‘Not having an immediate impact’ wasn’t an accusation that
could ever be levelled against White Chalk. It was as though the musical world was
minding its own business, felt a tap on the shoulder, and turned round to be
faced with a ghost. Harvey abandoned her guitar for a piano and her vocal
gymnastics for a high-pitched wail, part child, part wraith, vocalising a set
of unsettling, inconclusive glimpses into realms of the uncanny that seemed to
be unanchored from time or place. It was utterly different from anything she,
or anyone, had done before. It was sui generis, somewhere between chamber music
and folk, but neither. PJH had triumphantly reasserted her claim as a musical
innovator, who never rested and who never let her audience relax completely
either.
Longstanding fans who’d been following the lady with the
guitar for years gulped and decided not to listen any more: not my reaction.

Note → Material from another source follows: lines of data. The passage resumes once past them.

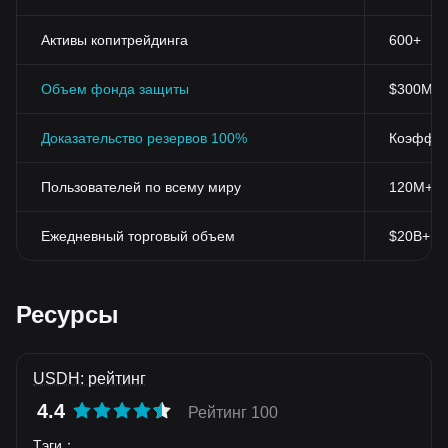
Активы копитрейдинга
600+
Объем фонда защиты
$300M+
Доказательство резервов 100%
Коэффиц
Пользователей по всему миру
120M+
Ежедневный торговый объем
$20B+
Ресурсы
USDH: рейтинг
4.4
Рейтинг 100
Тэги
：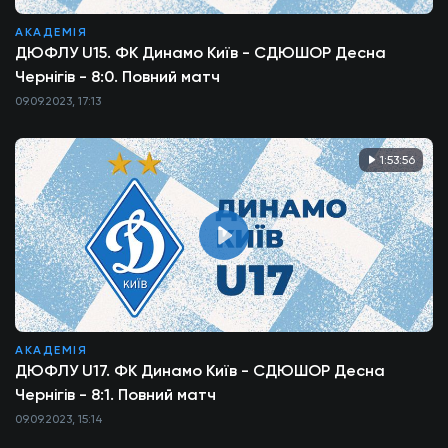
АКАДЕМІЯ
ДЮФЛУ U15. ФК Динамо Київ - СДЮШОР Десна
Чернігів - 8:0. Повний матч
09.09.2023, 17:13
1:53:56
АКАДЕМІЯ
ДЮФЛУ U17. ФК Динамо Київ - СДЮШОР Десна
Чернігів - 8:1. Повний матч
09.09.2023, 15:14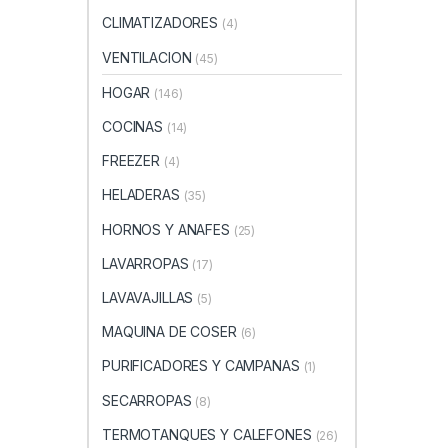
CLIMATIZADORES
(4)
VENTILACION
(45)
HOGAR
(146)
COCINAS
(14)
FREEZER
(4)
HELADERAS
(35)
HORNOS Y ANAFES
(25)
LAVARROPAS
(17)
LAVAVAJILLAS
(5)
MAQUINA DE COSER
(6)
PURIFICADORES Y CAMPANAS
(1)
SECARROPAS
(8)
TERMOTANQUES Y CALEFONES
(26)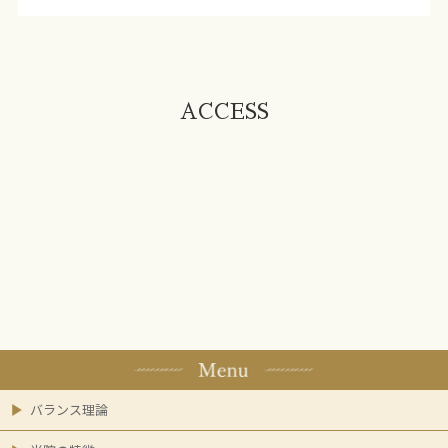
ACCESS
バランス理論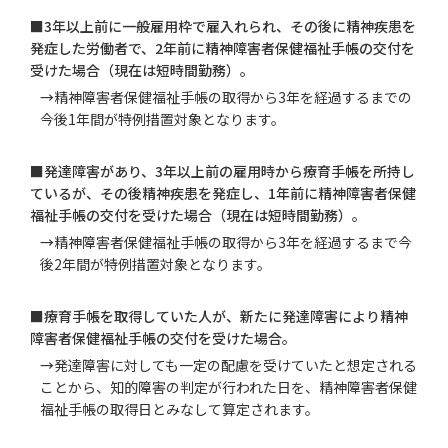
■3年以上前に一般雇用枠で雇入れられ、その後に精神疾患を
発症した労働者で、2年前に精神障害者保健福祉手帳の交付を
受けた場合（現在は短時間勤務）。
→
精神障害者保健福祉手帳の取得から3年を経過するまでの
今後1年間が特例措置対象となります。
■発達障害があり、3年以上前の雇用時から療育手帳を所持し
ているが、その後精神疾患を発症し、1年前に精神障害者保健
福祉手帳の交付を受けた場合（現在は短時間勤務）。
→
精神障害者保健福祉手帳の取得から3年を経過するまで今
後2年間が特例措置対象となります。
■療育手帳を取得していた人が、新たに発達障害により精神
障害者保健福祉手帳の交付を受けた場合。
→
発達障害に対しても一定の配慮を受けていたと想定される
ことから、知的障害の判定が行われた日を、精神障害者保健
福祉手帳の取得日とみなして算定されます。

Chilly and unwelcoming as this aural landscape was, it was one I felt quite at
home in. I was exhilarated at her willingness to strike out into the unknown. Although
only the title track explicitly refers to the Dorset landscape, it was the
sense that that was where this music came from that hooked me. ‘White chalk
south against time/White chalk cutting down the sea at Lyme/I walk the valley
by the Cerne/On a path cut fifteen hundred years ago/And I know these chalk
hills will rot my bones’. If I’d wanted the tender, tough ‘The Desperate
Kingdom of Love’ from Uh Huh Her at my funeral, here was a song to join it.